Barrios-Mangoré, "Sueño en la Floresta"


One of the main disadvantages in the composition and performance of classical guitar music is the short duration of string vibration, which makes the notes carried by a melody not long enough, contrary to what a violin or any bowed string instrument is able to produce by the simple expedient of passing the full extension of the bow over the string and, if necessary, pass it again in the opposite direction.

The tremolo
This disadvantage of the classical guitar was solved by the tremolo technique, born in the Romantic period and that the Spanish composer Francisco Tárrega brought to its climax in the second half of the 19th century, leaving it embodied until the end of time in the very popular work Recuerdos de La Alhambra, composed in 1896.

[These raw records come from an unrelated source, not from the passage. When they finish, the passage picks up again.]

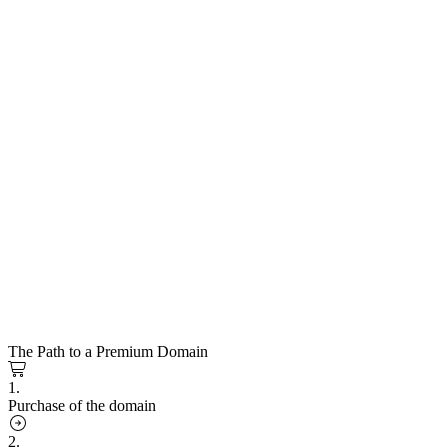
The Path to a Premium Domain
1.
Purchase of the domain
2.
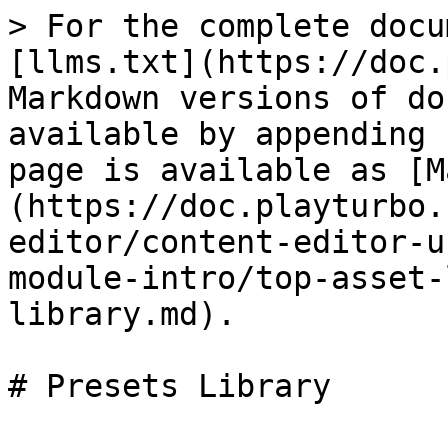
> For the complete docu
[llms.txt](https://doc.
Markdown versions of do
available by appending 
page is available as [M
(https://doc.playturbo.
editor/content-editor-u
module-intro/top-asset-
library.md).

# Presets Library
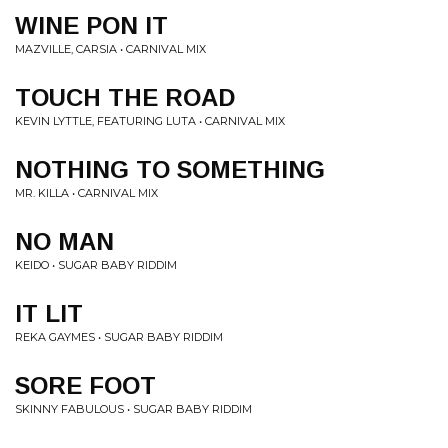
WINE PON IT
MAZVILLE, CARSIA • CARNIVAL MIX
TOUCH THE ROAD
KEVIN LYTTLE, FEATURING LUTA • CARNIVAL MIX
NOTHING TO SOMETHING
MR. KILLA • CARNIVAL MIX
NO MAN
KEIDO • SUGAR BABY RIDDIM
IT LIT
REKA GAYMES • SUGAR BABY RIDDIM
SORE FOOT
SKINNY FABULOUS • SUGAR BABY RIDDIM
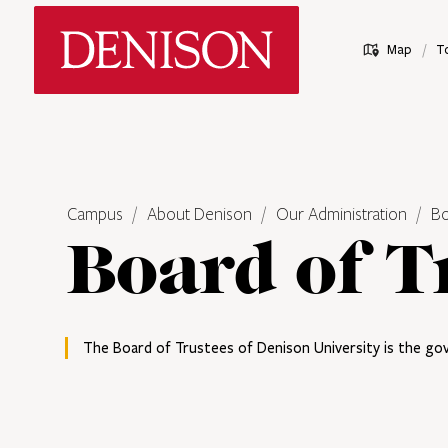
Skip
Denison University Home
to
/
Map
T
main
content
Campus
About Denison
Our Administration
Bo
Board of T
The Board of Trustees of Denison University is the gov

The technique, whose purpose is to extend the duration of the notes that make up the melody, basically consists of the repetition of a note using the ring, middle and index fingers, accompanied by the thumb that carries a bass resting on the lowest strings. The uniformity and regularity with which the three repeated notes are played is the key to the creation of an exquisite tremolo.

Agustín Barrios-Mangoré (1885 - 1944)
Barrios-Mangoré
As Tárrega did for Spain in the previous century, the Paraguayan composer and classical guitarist of Guaraní origin, Agustín Barrios-Mangoré forged in the first half of the 20th century one of the most extensive guitar productions in Latin America, combining the classical European tradition with the melodies and rhythms of popular Latin American musical forms.

An extraordinary guitarist, he made excellent use of the tremolo technique with short works such as El Último Trémolo – which turned out to be his last composition –, and the one presented here, the somewhat longer Un Sueño en la Floresta, in an outstanding rendition by the Scottish-born artist David Russell.

Saturday, March 12, 2022

Tchaikovsky, "Romeo & Juliet" Overture



Despite his recurrent depressive episodes, before he was 35 years old Pyotr Ilich Tchaikovsky had definitively consolidated a career as a composer in Tsarist Russia. Between 1869 – when he was 29 –and 1875, a good number of his best works were released, including the popular Piano Concerto
No. 1
, the Second and Third Symphonies, and the overture Romeo and Juliet, the first of his three works of descriptive music based on Shakespeare's dramas. The Tempest would follow, and much later, Hamlet.

First version
Setting to music the immortal tragedy of the lovers of Verona was certainly a good idea. His first intention was to write an opera, but his friend and advisor, Mili Balakirev, leader of the renowned group The Five, thought it would work better as an instrumental drama. To that end, he offered some advice, suggesting the scenes to be worked out and even the key in which they should be written. Too many suggestions for the highly self-critical author that Tchaikovsky was. He only half-heartedly listened. The premiere, in March 1870, went almost unnoticed.

Second version
When, some time later, he learned that the work had been whistled in Vienna and coldly received in Paris, he forced himself to take a closer look at the profuse correspondence exchanged with Balakirev. He wrote a second version, and hastened to publish it. Balakirev agreed that it had improved, but warned that it would have been better to keep it unpublished for a long enough time to await new ideas.

Tchaikovsky, in 1878
(1840 - 1893)
Third version - Fantasy Overture
The leader of The Five was right. Ten years later, Pyotr Ilyich wrote the third version, adding to it the subtitle "Overture-Fantasy". It is the one that today is performed on the stages of the world, surpassing in popularity, by far, the versions that in their time other authors – Berlioz and Prokofiev – made of the tragic love story of Juliet and her Romeo. The work lasts just under 20 min.

In popular culture
The various arrangements of the popular love theme (scene on the balcony: minute 7:45) are counted by the dozen, as well as its presence in the most diverse films and TV shows: in more than one episode it accompanied the never-ending and never-ended love affair between Doña Florinda and Professor Jirafales, in the Mexican series El Chavo del Ocho.

The performance is by The Netherlands Radio Philharmonic Orchestra, under the baton of Dima Slobodeniouk, a Russian conductor based in Finland with a Finnish citizenship.